(Stored dataset items)
______________________________

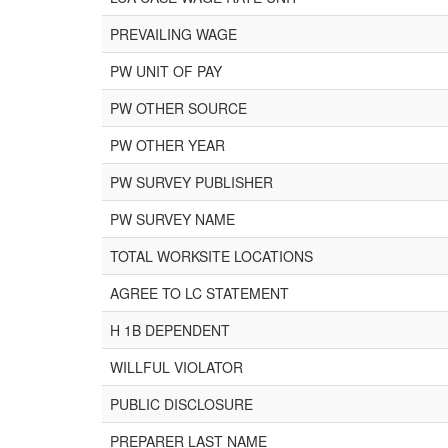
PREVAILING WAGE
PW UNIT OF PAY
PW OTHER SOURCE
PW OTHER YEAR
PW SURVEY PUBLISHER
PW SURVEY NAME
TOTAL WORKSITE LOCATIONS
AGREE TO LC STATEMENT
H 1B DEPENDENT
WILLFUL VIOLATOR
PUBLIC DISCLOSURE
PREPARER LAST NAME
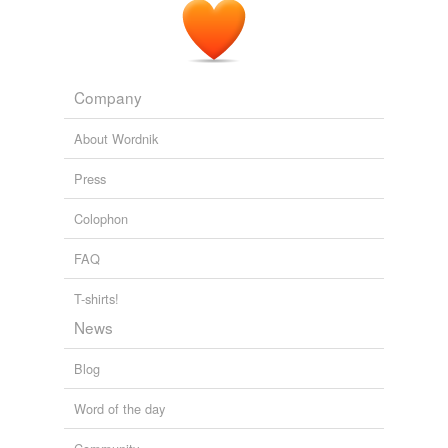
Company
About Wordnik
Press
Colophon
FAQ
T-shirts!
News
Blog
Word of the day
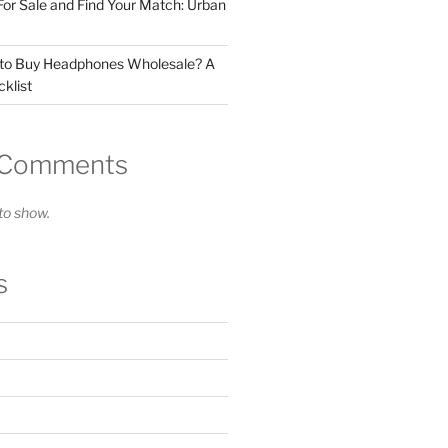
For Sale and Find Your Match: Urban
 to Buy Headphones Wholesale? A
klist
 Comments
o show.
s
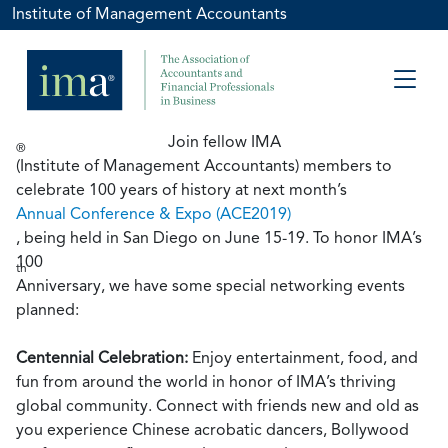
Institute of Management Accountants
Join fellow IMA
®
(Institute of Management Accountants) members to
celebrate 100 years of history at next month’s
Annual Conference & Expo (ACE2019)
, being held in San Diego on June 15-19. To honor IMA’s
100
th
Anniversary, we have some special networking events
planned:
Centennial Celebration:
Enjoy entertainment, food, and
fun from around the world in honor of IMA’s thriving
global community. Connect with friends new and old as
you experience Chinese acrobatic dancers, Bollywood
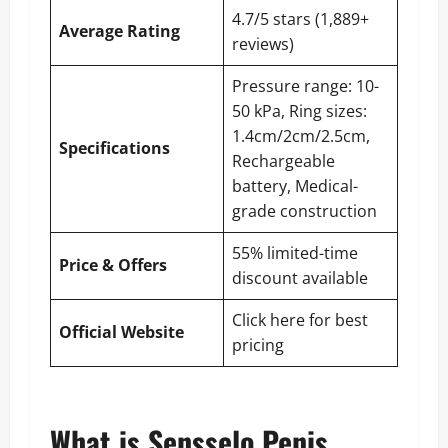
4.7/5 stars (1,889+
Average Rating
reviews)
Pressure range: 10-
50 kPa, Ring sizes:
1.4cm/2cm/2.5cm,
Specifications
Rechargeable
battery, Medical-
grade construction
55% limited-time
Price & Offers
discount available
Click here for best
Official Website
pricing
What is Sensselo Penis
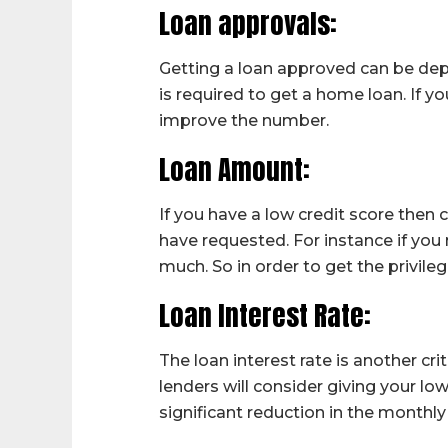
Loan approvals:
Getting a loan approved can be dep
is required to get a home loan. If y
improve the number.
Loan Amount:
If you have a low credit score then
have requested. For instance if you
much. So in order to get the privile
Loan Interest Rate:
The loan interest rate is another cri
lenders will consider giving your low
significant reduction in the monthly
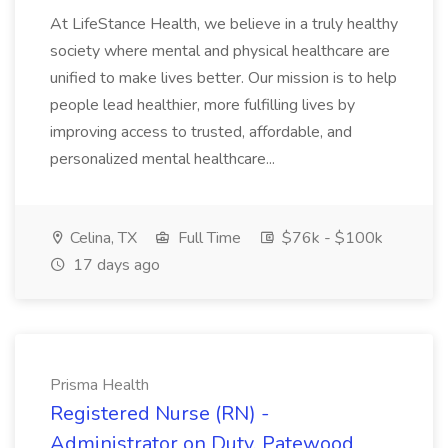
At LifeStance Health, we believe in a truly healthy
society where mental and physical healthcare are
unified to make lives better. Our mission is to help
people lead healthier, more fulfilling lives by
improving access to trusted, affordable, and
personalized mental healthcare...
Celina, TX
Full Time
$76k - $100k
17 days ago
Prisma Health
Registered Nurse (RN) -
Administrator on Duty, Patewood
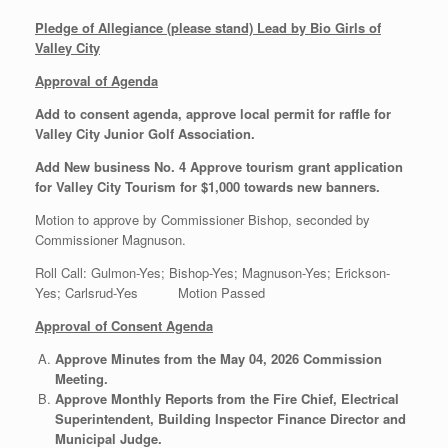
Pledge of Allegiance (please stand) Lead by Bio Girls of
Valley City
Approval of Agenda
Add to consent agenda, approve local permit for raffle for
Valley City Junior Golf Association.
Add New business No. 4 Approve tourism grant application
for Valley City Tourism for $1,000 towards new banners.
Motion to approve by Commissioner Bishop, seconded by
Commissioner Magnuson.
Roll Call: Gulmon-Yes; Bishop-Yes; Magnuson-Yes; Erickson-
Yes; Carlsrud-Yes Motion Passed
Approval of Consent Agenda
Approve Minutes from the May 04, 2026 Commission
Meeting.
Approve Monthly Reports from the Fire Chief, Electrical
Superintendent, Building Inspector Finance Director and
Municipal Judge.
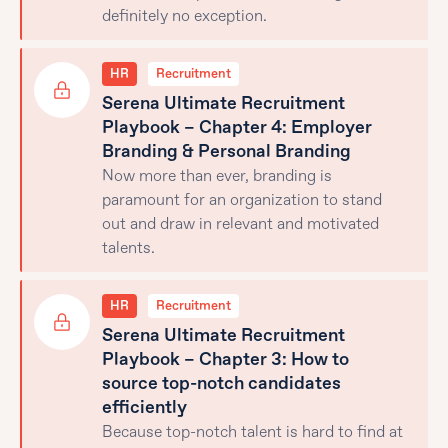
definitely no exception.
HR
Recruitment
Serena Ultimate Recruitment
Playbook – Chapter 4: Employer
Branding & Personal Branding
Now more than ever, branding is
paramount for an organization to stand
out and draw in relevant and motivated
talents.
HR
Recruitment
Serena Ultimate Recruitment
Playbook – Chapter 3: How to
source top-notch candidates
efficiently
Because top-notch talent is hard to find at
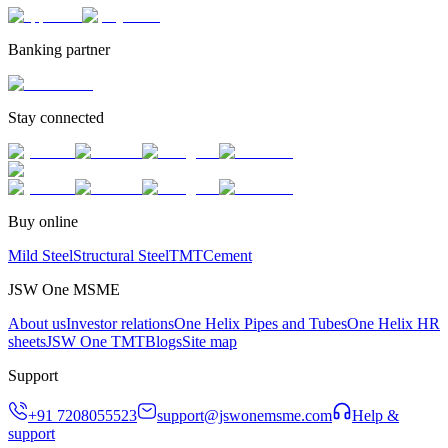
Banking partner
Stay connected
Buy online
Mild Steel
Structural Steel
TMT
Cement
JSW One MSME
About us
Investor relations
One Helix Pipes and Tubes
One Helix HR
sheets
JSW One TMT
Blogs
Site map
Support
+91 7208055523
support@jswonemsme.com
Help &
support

______________________________

Please report each line of the material above that contains the word "City", copying every such line in full.

Valley City
Valley City Junior Golf Association.
for Valley City Tourism for $1,000 towards new banners.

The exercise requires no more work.